Most mortgage lenders spend enormous amounts of money trying to find borrowers. UWM lets mortgage brokers do that work. So by focusing exclusively on the broker channel, the company can originate more loans with a leaner cost structure, giving it a competitive advantage when industry volumes are weak and competition is intense.
That strategy appears to be paying off, as the company’s purchase-market share has continued to expand.
In Q1, 2026, UWM originated $44.9 billion in mortgages, up from $32.4 billion during the same period last year. The company also generated $170.4 million in net income, a significant improvement from a net loss of $247 million in Q1, 2025.
Of course, the question remains: Can UWM continue growing if mortgage rates remain stuck near current levels?

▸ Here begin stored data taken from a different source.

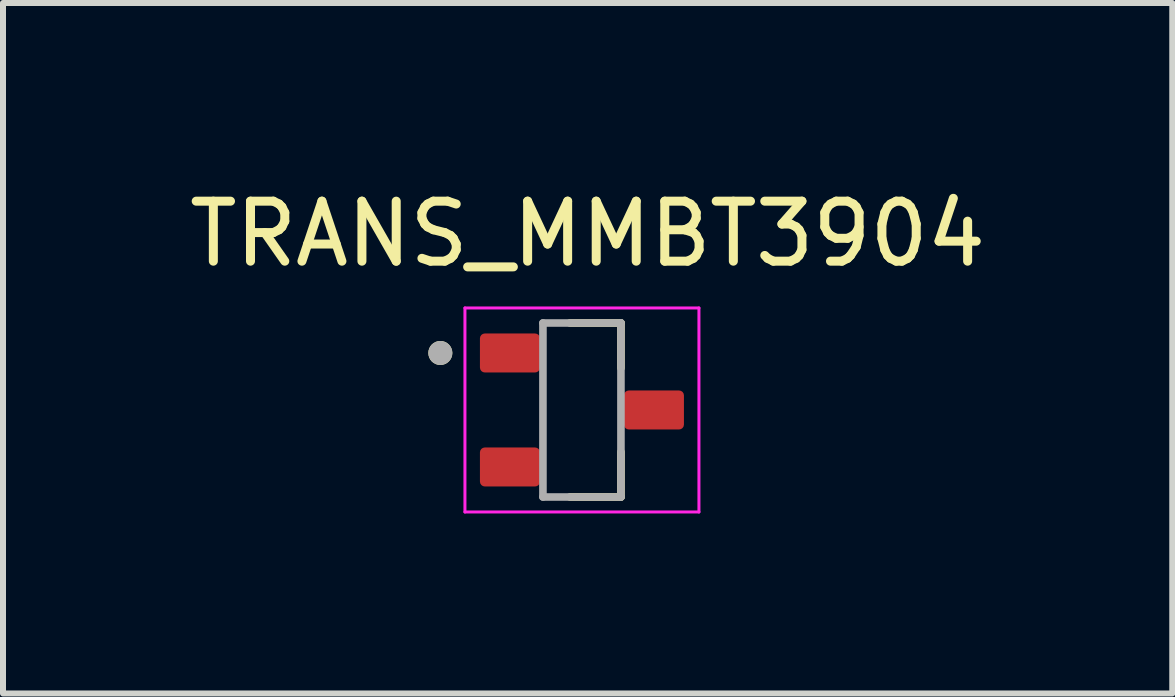
<source format=kicad_pcb>
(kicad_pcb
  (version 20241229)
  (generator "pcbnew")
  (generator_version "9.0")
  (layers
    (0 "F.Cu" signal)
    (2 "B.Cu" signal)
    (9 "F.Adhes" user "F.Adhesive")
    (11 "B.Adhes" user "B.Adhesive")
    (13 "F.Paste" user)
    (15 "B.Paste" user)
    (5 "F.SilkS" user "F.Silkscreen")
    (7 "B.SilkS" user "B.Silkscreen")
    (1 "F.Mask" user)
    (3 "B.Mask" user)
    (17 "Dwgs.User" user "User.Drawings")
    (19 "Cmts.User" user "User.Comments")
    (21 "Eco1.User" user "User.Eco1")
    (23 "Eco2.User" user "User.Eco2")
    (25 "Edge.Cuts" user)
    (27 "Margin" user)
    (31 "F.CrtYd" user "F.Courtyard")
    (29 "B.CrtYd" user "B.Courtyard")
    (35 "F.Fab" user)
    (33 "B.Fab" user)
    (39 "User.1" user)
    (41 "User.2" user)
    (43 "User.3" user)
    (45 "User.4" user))
  (footprint "TRANS_MMBT3904"
    (layer "F.Cu")
    (at 6.649 3.783)
    (property "Reference" "TRANS_MMBT3904" (at 0.095 -2.935 0) (layer "F.SilkS") (effects (font (size 1 1) (thickness 0.15))))
    (attr smd)
    (fp_line (start 0.65 -1.45) (end -0.2 -1.45) (stroke (width 0.127) (type solid)) (layer "F.SilkS"))
    (fp_line (start 0.65 -0.7) (end 0.65 -1.45) (stroke (width 0.127) (type solid)) (layer "F.SilkS"))
    (fp_line (start 0.65 0.7) (end 0.65 1.45) (stroke (width 0.127) (type solid)) (layer "F.SilkS"))
    (fp_line (start 0.65 1.45) (end -0.2 1.45) (stroke (width 0.127) (type solid)) (layer "F.SilkS"))
    (fp_circle (center -2.36 -0.95) (end -2.26 -0.95) (stroke (width 0.2) (type solid)) (fill no) (layer "F.SilkS"))
    (fp_line (start -1.95 -1.7) (end -1.95 1.7) (stroke (width 0.05) (type solid)) (layer "F.CrtYd"))
    (fp_line (start 1.95 -1.7) (end -1.95 -1.7) (stroke (width 0.05) (type solid)) (layer "F.CrtYd"))
    (fp_line (start 1.95 1.7) (end -1.95 1.7) (stroke (width 0.05) (type solid)) (layer "F.CrtYd"))
    (fp_line (start 1.95 1.7) (end 1.95 -1.7) (stroke (width 0.05) (type solid)) (layer "F.CrtYd"))
    (fp_line (start -0.65 -1.45) (end -0.65 1.45) (stroke (width 0.127) (type solid)) (layer "F.Fab"))
    (fp_line (start -0.65 1.45) (end 0.65 1.45) (stroke (width 0.127) (type solid)) (layer "F.Fab"))
    (fp_line (start 0.65 -1.45) (end -0.65 -1.45) (stroke (width 0.127) (type solid)) (layer "F.Fab"))
    (fp_line (start 0.65 1.45) (end 0.65 -1.45) (stroke (width 0.127) (type solid)) (layer "F.Fab"))
    (fp_circle (center -2.36 -0.95) (end -2.26 -0.95) (stroke (width 0.2) (type solid)) (fill no) (layer "F.Fab"))
    (pad "1" smd roundrect (at -1.2 -0.95) (size 1 0.65) (layers "F.Cu" "F.Mask" "F.Paste") (roundrect_rratio 0.125))
    (pad "2" smd roundrect (at -1.2 0.95) (size 1 0.65) (layers "F.Cu" "F.Mask" "F.Paste") (roundrect_rratio 0.125))
    (pad "3" smd roundrect (at 1.2 0) (size 1 0.65) (layers "F.Cu" "F.Mask" "F.Paste") (roundrect_rratio 0.125)))
  (gr_rect
    (start -3 -3)
    (end 16.488 8.508)
    (stroke (width 0.1) (type default))
    (fill no)
    (layer "Edge.Cuts")))
</source>
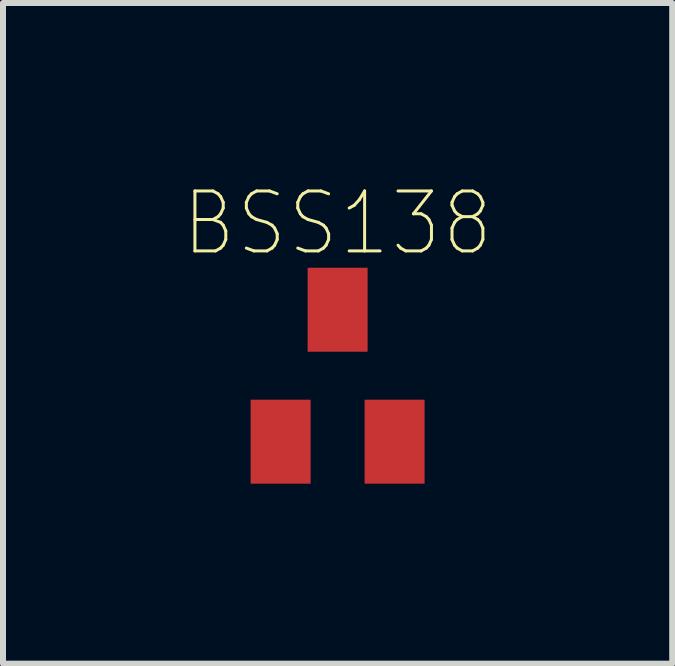
<source format=kicad_pcb>
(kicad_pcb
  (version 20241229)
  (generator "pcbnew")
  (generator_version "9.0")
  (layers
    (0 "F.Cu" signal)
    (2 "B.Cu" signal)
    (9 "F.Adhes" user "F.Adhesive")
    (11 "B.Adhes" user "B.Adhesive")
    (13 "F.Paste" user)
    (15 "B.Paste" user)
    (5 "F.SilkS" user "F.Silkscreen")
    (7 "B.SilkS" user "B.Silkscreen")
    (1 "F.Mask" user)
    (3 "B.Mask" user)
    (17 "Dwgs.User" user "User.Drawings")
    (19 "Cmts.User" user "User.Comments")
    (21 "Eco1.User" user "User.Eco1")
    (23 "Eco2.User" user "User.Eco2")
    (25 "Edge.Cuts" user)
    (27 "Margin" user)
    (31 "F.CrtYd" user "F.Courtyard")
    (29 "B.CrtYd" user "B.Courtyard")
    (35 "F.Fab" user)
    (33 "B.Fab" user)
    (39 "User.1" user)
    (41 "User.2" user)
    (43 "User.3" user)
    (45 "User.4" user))
  (footprint "BSS138"
    (layer "F.Cu")
    (at 2.578 3.213)
    (property "Reference" "BSS138" (at 0 -2.54 0) (layer "F.SilkS") (effects (font (size 1 0.9) (thickness 0.05))))
    (attr smd)
    (fp_line (start -1.422 -0.66) (end 1.422 -0.66) (stroke (width 0.152) (type solid)) (layer "Eco2.User"))
    (fp_line (start -1.422 0.66) (end -1.422 -0.66) (stroke (width 0.152) (type solid)) (layer "Eco2.User"))
    (fp_line (start 1.422 -0.66) (end 1.422 0.66) (stroke (width 0.152) (type solid)) (layer "Eco2.User"))
    (fp_line (start 1.422 0.66) (end -1.422 0.66) (stroke (width 0.152) (type solid)) (layer "Eco2.User"))
    (fp_poly (pts (xy -1.169 0.711) (xy -0.711 0.711) (xy -0.711 1.296) (xy -1.169 1.296)) (stroke (width 0.1) (type solid)) (fill no) (layer "Eco2.User"))
    (fp_poly (pts (xy 0.712 0.711) (xy 1.168 0.711) (xy 1.168 1.298) (xy 0.712 1.298)) (stroke (width 0.1) (type solid)) (fill no) (layer "Eco2.User"))
    (pad "D" smd rect (at 0 -1.1) (size 1 1.4) (layers "F.Cu" "F.Mask" "F.Paste"))
    (pad "G" smd rect (at -0.95 1.1) (size 1 1.4) (layers "F.Cu" "F.Mask" "F.Paste"))
    (pad "S" smd rect (at 0.95 1.1) (size 1 1.4) (layers "F.Cu" "F.Mask" "F.Paste")))
  (gr_rect
    (start -3 -3)
    (end 8.156 8.013)
    (stroke (width 0.1) (type default))
    (fill no)
    (layer "Edge.Cuts")))
</source>
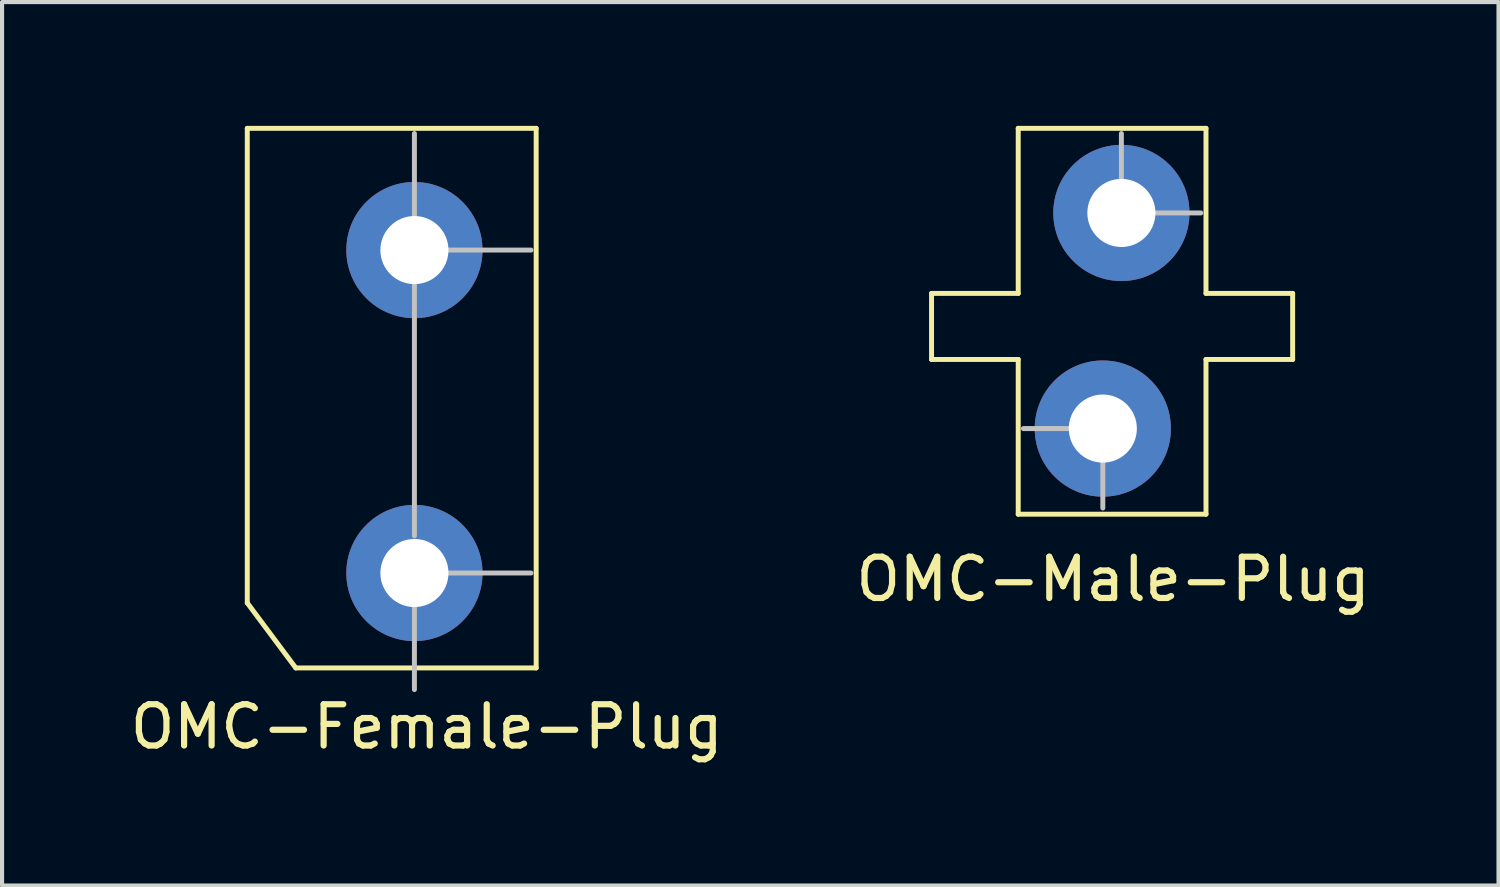
<source format=kicad_pcb>
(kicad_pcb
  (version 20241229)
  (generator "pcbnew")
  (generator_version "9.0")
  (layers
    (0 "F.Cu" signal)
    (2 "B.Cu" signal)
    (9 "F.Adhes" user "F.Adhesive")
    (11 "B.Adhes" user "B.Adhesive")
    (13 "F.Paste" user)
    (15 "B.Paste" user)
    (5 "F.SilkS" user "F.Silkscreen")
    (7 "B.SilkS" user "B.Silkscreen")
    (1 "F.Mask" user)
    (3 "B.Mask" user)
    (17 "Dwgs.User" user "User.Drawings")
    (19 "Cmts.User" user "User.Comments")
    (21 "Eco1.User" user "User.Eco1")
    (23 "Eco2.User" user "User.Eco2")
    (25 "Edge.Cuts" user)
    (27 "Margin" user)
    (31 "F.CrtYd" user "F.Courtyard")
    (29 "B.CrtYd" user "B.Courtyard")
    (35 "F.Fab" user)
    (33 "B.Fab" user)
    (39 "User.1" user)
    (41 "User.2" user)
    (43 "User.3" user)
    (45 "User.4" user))
  (footprint "OMC-Female-Plug"
    (layer "F.Cu")
    (at 6.342 6.96)
    (property "Reference" "OMC-Female-Plug" (at 0.95 7.6 0) (layer "F.SilkS") (effects (font (size 1 1) (thickness 0.15))))
    (attr through_hole)
    (fp_line (start -3.4 -6.9) (end -3.4 4.6) (stroke (width 0.12) (type solid)) (layer "F.SilkS"))
    (fp_line (start -3.4 4.6) (end -2.225 6.175) (stroke (width 0.12) (type solid)) (layer "F.SilkS"))
    (fp_line (start -2.225 6.175) (end 3.6 6.175) (stroke (width 0.12) (type solid)) (layer "F.SilkS"))
    (fp_line (start 3.6 -6.9) (end -3.4 -6.9) (stroke (width 0.12) (type solid)) (layer "F.SilkS"))
    (fp_line (start 3.6 -6.9) (end 3.6 6.175) (stroke (width 0.12) (type solid)) (layer "F.SilkS"))
    (fp_line (start 0.65 -4.775) (end 0.65 -6.775) (stroke (width 0.12) (type solid)) (layer "Dwgs.User"))
    (fp_line (start 0.65 -3.125) (end 0.65 2.975) (stroke (width 0.12) (type solid)) (layer "Dwgs.User"))
    (fp_line (start 0.65 4.7) (end 0.65 6.7) (stroke (width 0.12) (type solid)) (layer "Dwgs.User"))
    (fp_line (start 1.475 -3.95) (end 3.475 -3.95) (stroke (width 0.12) (type solid)) (layer "Dwgs.User"))
    (fp_line (start 1.475 3.875) (end 3.475 3.875) (stroke (width 0.12) (type solid)) (layer "Dwgs.User"))
    (pad "1" thru_hole circle (at 0.65 -3.95) (size 3.3 3.3) (drill 1.65) (layers "*.Cu" "*.Mask"))
    (pad "1" thru_hole circle (at 0.65 3.875) (size 3.3 3.3) (drill 1.65) (layers "*.Cu" "*.Mask")))
  (footprint "OMC-Male-Plug"
    (layer "F.Cu")
    (at 23.923 5.01)
    (property "Reference" "OMC-Male-Plug" (at 0 5.975 0) (layer "F.SilkS") (effects (font (size 1 1) (thickness 0.15))))
    (attr through_hole)
    (fp_line (start -4.4 -0.95) (end -4.4 0.65) (stroke (width 0.12) (type solid)) (layer "F.SilkS"))
    (fp_line (start -4.4 0.65) (end -2.3 0.65) (stroke (width 0.12) (type solid)) (layer "F.SilkS"))
    (fp_line (start -2.3 -4.95) (end -2.3 -0.95) (stroke (width 0.12) (type solid)) (layer "F.SilkS"))
    (fp_line (start -2.3 -0.95) (end -4.4 -0.95) (stroke (width 0.12) (type solid)) (layer "F.SilkS"))
    (fp_line (start -2.3 0.65) (end -2.3 4.4) (stroke (width 0.12) (type solid)) (layer "F.SilkS"))
    (fp_line (start 2.25 -4.95) (end -2.3 -4.95) (stroke (width 0.12) (type solid)) (layer "F.SilkS"))
    (fp_line (start 2.25 -4.95) (end 2.25 -0.95) (stroke (width 0.12) (type solid)) (layer "F.SilkS"))
    (fp_line (start 2.25 -0.95) (end 4.35 -0.95) (stroke (width 0.12) (type solid)) (layer "F.SilkS"))
    (fp_line (start 2.25 0.65) (end 2.25 4.4) (stroke (width 0.12) (type solid)) (layer "F.SilkS"))
    (fp_line (start 2.25 4.4) (end -2.3 4.4) (stroke (width 0.12) (type solid)) (layer "F.SilkS"))
    (fp_line (start 4.35 -0.95) (end 4.35 0.65) (stroke (width 0.12) (type solid)) (layer "F.SilkS"))
    (fp_line (start 4.35 0.65) (end 2.25 0.65) (stroke (width 0.12) (type solid)) (layer "F.SilkS"))
    (fp_line (start -1.075 2.325) (end -2.175 2.325) (stroke (width 0.12) (type solid)) (layer "Dwgs.User"))
    (fp_line (start -0.25 3.15) (end -0.25 4.25) (stroke (width 0.12) (type solid)) (layer "Dwgs.User"))
    (fp_line (start 0.2 -3.725) (end 0.2 -4.825) (stroke (width 0.12) (type solid)) (layer "Dwgs.User"))
    (fp_line (start 1.025 -2.9) (end 2.125 -2.9) (stroke (width 0.12) (type solid)) (layer "Dwgs.User"))
    (pad "1" thru_hole circle (at -0.25 2.325) (size 3.3 3.3) (drill 1.65) (layers "*.Cu" "*.Mask"))
    (pad "1" thru_hole circle (at 0.2 -2.9 270) (size 3.3 3.3) (drill 1.65) (layers "*.Cu" "*.Mask")))
  (gr_rect
    (start -3 -3)
    (end 33.262 18.408)
    (stroke (width 0.1) (type default))
    (fill no)
    (layer "Edge.Cuts")))
</source>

One reason for optimism is scale.
Leveraging scale
Mortgage lending is a highly competitive business, and elevated rates have reduced overall industry volumes. That often creates a difficult environment for smaller lenders, which have to spread fixed costs across fewer loans.
UWM, however, benefits from being the nation’s largest mortgage lender. The company can leverage its scale, technology platform, and broker network to process large loan volumes more efficiently than many of its competitors. And that advantage has helped support margins.
In Q1, UWM reported a gain margin of 123 basis points, compared with 94 basis points a year earlier. Gain margin measures how much profit a lender earns when originating and selling a mortgage. Higher margins can help offset weaker industry volumes.
Of course, there are risks. UWM carries a significant amount of debt, which can become a bigger concern if the housing market remains weak for an extended period.